- [出題]:
a) 「感激」と「感動」の違いを扱った文章の中で、かぎかっこで示された意見をすべて列挙してください。
b) 「感激」と「感動」の違いを扱った文章について、次の問いに答えてください。
(i) 似た意味の言葉を混同しがちなのは自分自身もそうだと言っているのは誰か。
(ii) 言語化する過程はどのような感覚だと述べられているか。
(iii) 言語化の過程がそのまま必要だとされているのは何か。
c) 「感激」と「感動」の違いを扱った文章を、最後の文の後から書き進めてください。

意味が似ているように思える言葉は、つい混同して使ってしまいがちである。
(それは森信三先生自身ですらもそうであると仰っている。)
この二つの言葉の違いは何なのかと、あれこれ皆で頭を巡らせた次第である。

辞書を引けばそれぞれの意味は載っている。
しかしそこに留まり安心するのではなく、自分の実感・体感・本音としてどう捉えるかである。

「感激は表面的で、感動は内面的」
「感激は安っぽく表れることもある」(例:高価なプレゼントをもらった、有名人に会って話せた、等々)
「感激は自分(あるいは自分に属したもの)の事でしか感じ得ないが、感動は他人の事であっても起き得る」
「感激も、その背景を考えると感動になるのではないか」
等々、様々な意見が出た。

このように、意味がわかっているようでわかっていないものを言語化する過程が大切である。
脳が汗をかくような感覚で、大いに刺激される。

これはそのまま、日常の子どもへの教育にも必要である。
意味をただそのまま教えたり調べたりするだけではなく、しっかりと自分の頭を使って考えるよう促す。

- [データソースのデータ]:
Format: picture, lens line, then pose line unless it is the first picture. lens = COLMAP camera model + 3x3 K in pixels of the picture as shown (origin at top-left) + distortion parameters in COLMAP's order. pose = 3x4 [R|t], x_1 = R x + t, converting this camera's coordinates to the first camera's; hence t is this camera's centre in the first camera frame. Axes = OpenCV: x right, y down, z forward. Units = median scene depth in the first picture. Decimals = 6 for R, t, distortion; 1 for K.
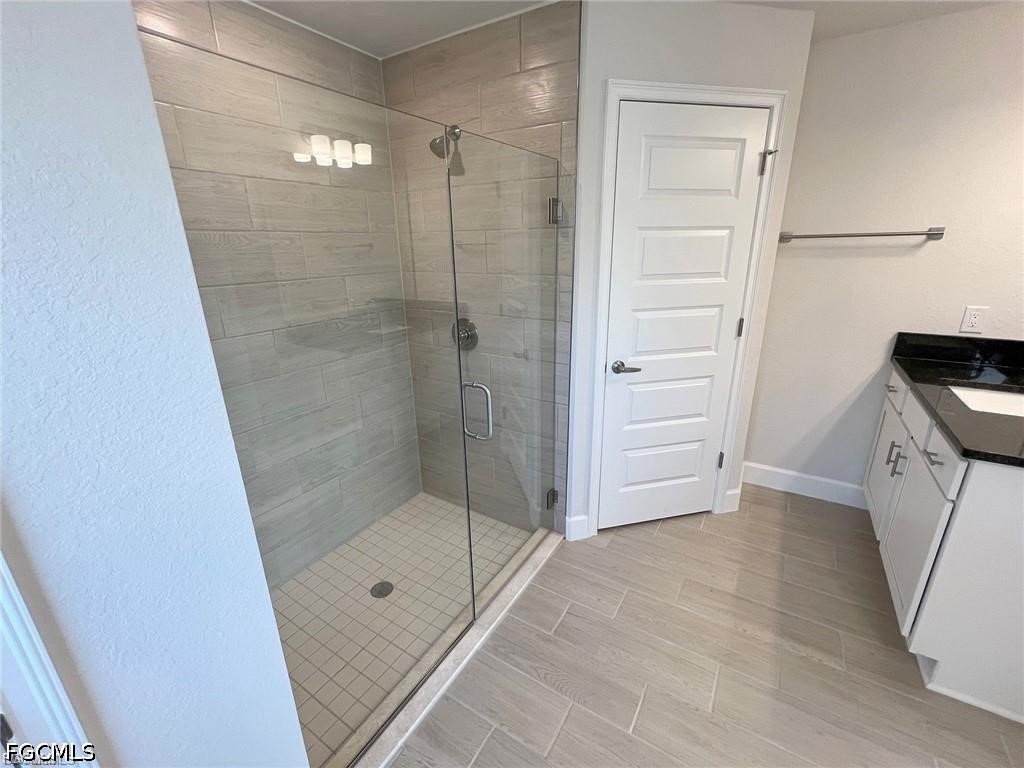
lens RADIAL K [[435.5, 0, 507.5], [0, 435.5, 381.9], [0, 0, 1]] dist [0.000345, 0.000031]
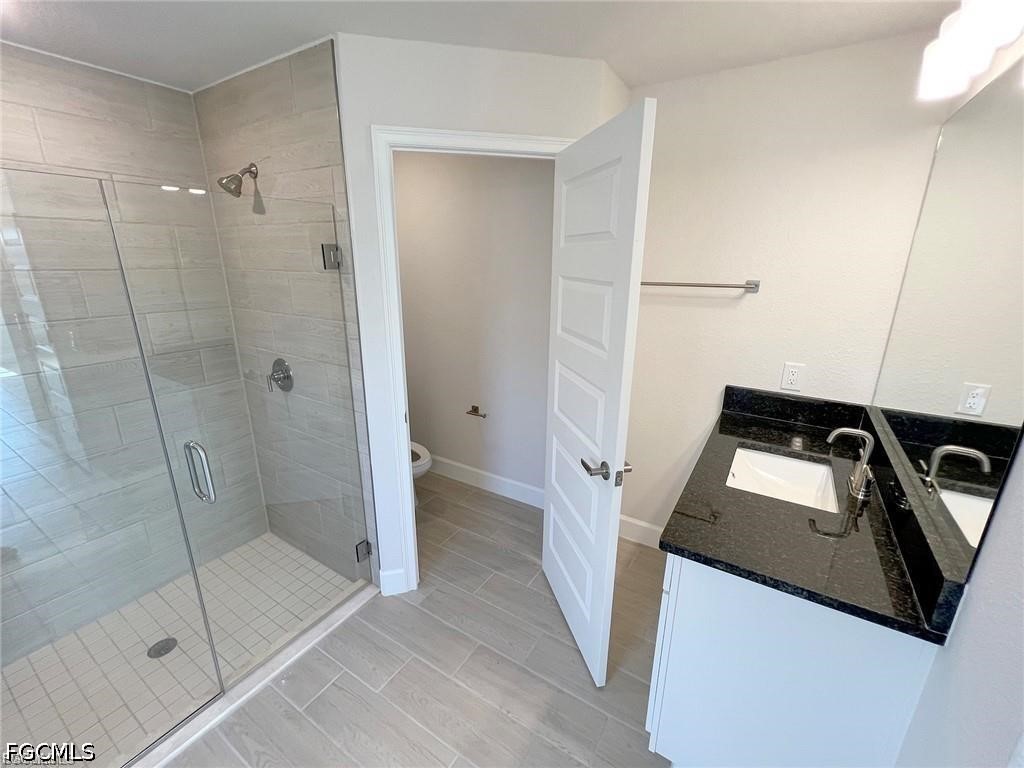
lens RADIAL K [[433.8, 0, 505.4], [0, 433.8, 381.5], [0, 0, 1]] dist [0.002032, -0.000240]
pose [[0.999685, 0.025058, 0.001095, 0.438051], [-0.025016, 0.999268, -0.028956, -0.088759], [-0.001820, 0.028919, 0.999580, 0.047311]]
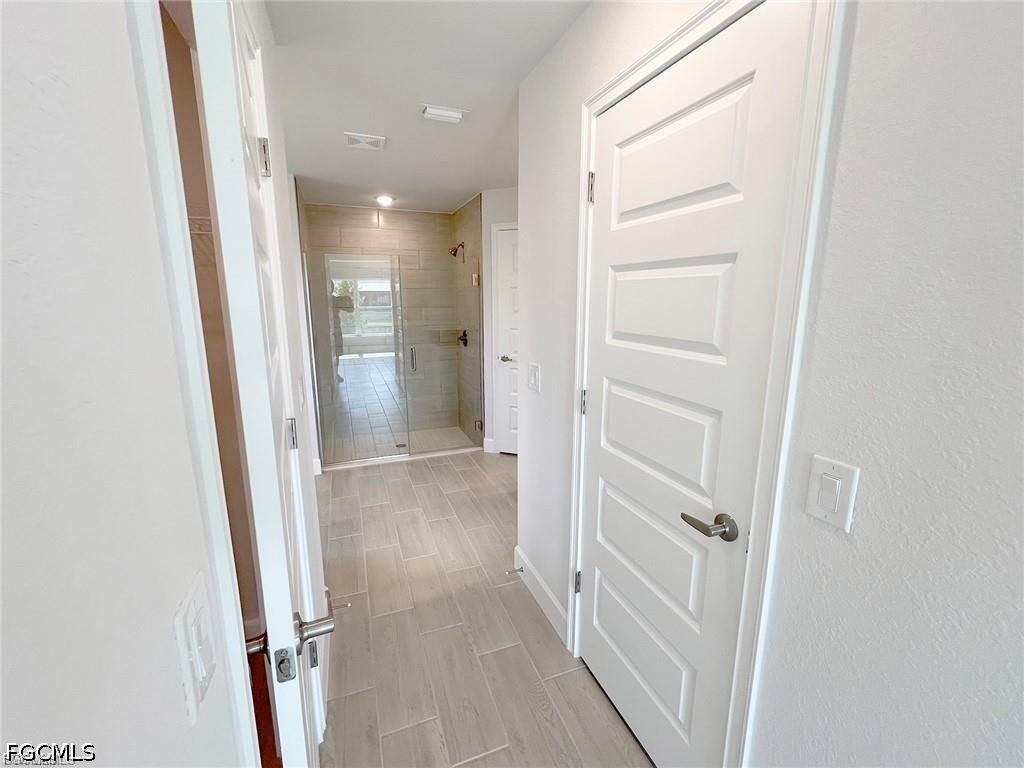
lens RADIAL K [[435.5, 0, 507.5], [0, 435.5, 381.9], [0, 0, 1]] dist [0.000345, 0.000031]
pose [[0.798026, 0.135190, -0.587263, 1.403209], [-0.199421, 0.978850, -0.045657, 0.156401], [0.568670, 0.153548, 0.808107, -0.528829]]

---

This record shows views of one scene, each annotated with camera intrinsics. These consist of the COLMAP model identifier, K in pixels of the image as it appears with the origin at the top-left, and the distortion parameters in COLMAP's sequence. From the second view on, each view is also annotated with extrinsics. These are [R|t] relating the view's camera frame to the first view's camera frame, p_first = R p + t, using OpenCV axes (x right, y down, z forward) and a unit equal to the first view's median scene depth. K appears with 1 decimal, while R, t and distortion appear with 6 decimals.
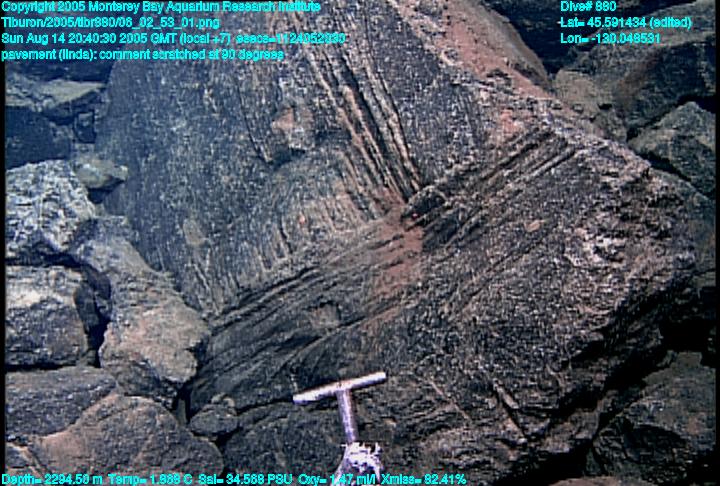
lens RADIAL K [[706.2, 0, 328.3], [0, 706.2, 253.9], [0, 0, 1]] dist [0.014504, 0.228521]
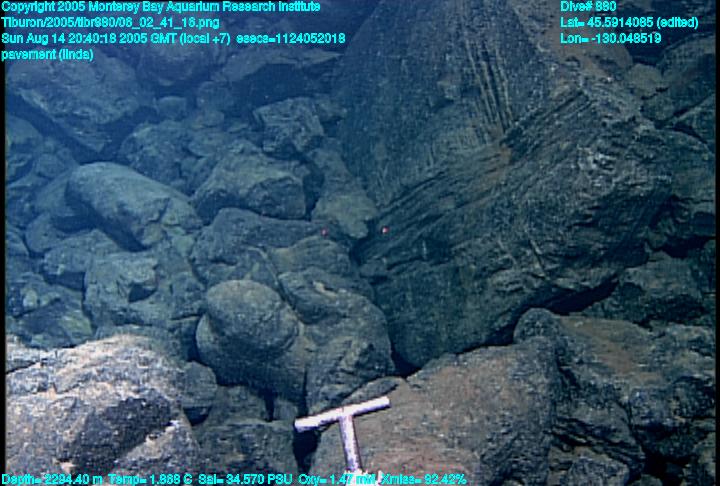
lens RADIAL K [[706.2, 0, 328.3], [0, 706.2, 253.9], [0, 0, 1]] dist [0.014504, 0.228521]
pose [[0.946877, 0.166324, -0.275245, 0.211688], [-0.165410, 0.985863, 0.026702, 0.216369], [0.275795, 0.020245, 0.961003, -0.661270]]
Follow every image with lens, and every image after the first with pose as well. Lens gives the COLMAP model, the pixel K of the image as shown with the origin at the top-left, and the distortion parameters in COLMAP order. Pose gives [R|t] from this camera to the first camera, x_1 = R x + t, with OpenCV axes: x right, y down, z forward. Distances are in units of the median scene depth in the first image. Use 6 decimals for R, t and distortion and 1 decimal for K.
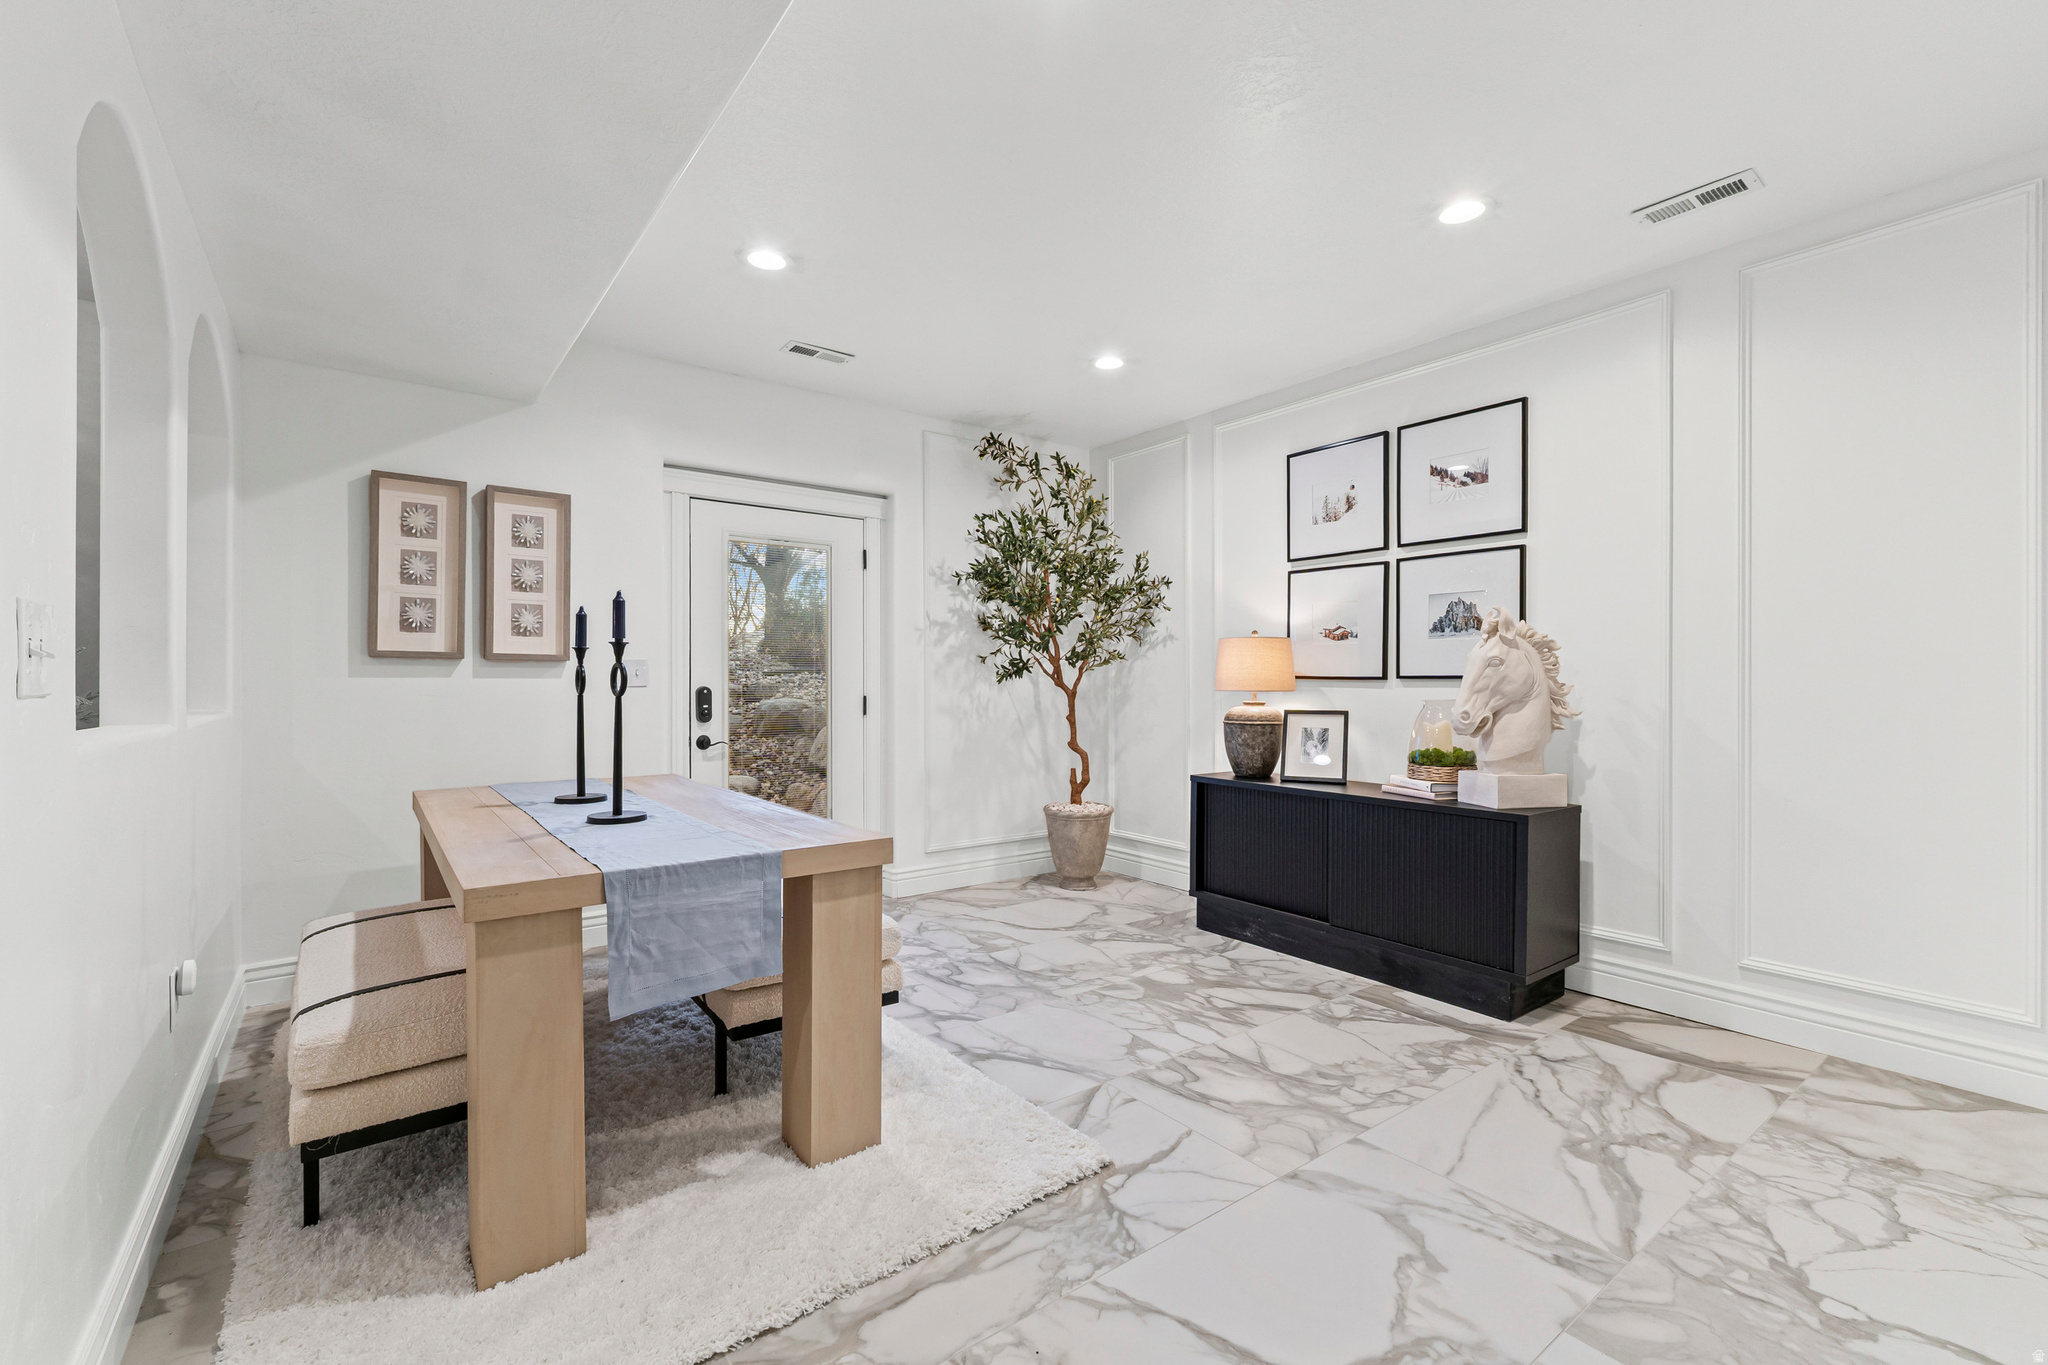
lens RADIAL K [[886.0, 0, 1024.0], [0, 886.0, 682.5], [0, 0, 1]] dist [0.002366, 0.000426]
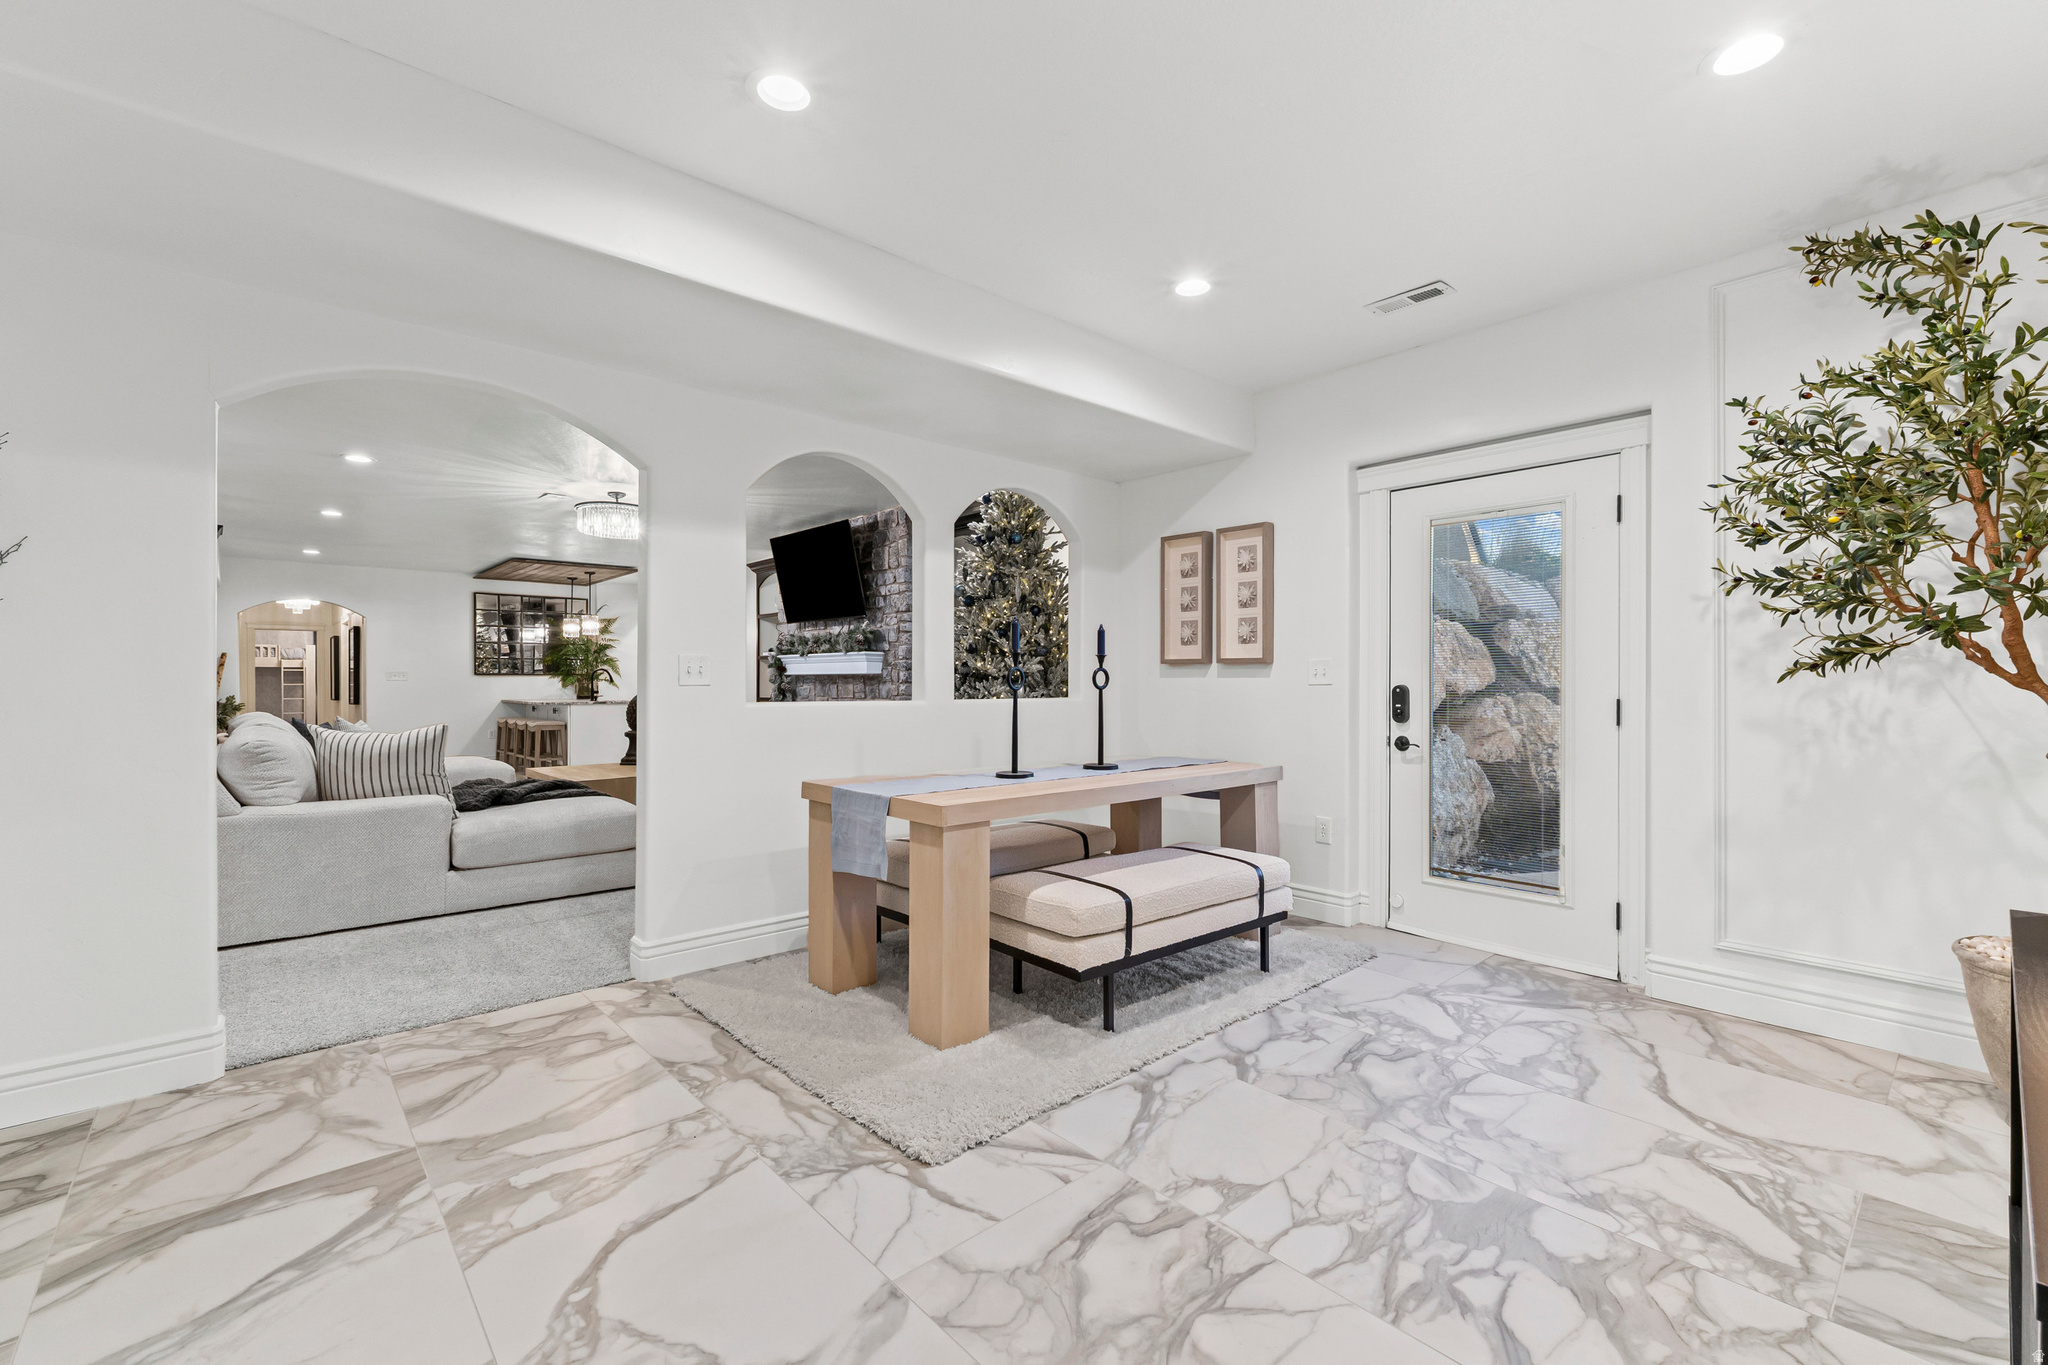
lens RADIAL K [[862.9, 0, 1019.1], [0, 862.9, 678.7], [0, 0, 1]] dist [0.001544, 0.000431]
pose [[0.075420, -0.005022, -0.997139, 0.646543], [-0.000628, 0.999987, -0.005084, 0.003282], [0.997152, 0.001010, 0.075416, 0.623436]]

- [各設問の解答]:
a)
- 「感激は表面的で、感動は内面的」
- 「感激は安っぽく表れることもある」
- 「感激は自分(あるいは自分に属したもの)の事でしか感じ得ないが、感動は他人の事であっても起き得る」
- 「感激も、その背景を考えると感動になるのではないか」

b)
(i) 森信三先生
(ii) 脳が汗をかくような感覚
(iii) 日常の子どもへの教育

c)
面倒だが、それこそが「わからぬ」に耐えながらも進む、忍耐力の鍛練でもある。

「玉磨かざれば光なし」という。
言葉を知った気になってくるほど、学年が上がれば上がるほど、つまり大人にも大切である。
こういった行為こそが、修養になる。
無知の知の自覚を促すことにも繋がる。

そしてそれは、感謝にも繋がっていく。
「当たり前」と思っていることには感謝をしないからである。
当たり前の中に感動を見出すことで、気持ちは感謝へと繋がっていく。

私自身は、次のように例えて伝えてみた。

感激は激しく燃え盛る炎。
外から見ても派手で、燃えているのがはっきりとわかる。
一方で、感動は炭火。
一見すると静かで火がついていないようで、内実は超高温であり、長く燃え続ける。

新聞紙や枯れ葉を燃やせば一瞬激しく炎が立つ。
しかしすぐに消え、燃えた後の灰がそこら中に散る。
風情としても「わろし」である。

火に油を注ぐとなおわかる。
激しく周囲を焼き尽くして終わる、刹那的な炎である。

炭火は違う。
じっくりと時間をかけて熱を溜め込んだ後、赤々と静かに内側で燃え続ける。
風を送り込みさえすれば、激しく炎を出す力もある。
内なる静かな炎である。
そして周りにいる人々を、じんわりと温めてくれる。

学び一つとっても、感激は刹那的である。
やはり感動が必要である。
心がぐぐっと動く感覚。
それがあってこそ、情熱をもって学び続けられる。
感激だけでは、たとえその場の気持ちが最高に盛り上がっても、長くは続かない。

感動するにはどうするか。
あらゆることを当たり前だと思わないで、気付くことである。
一つの物事の背景に思いを馳せる。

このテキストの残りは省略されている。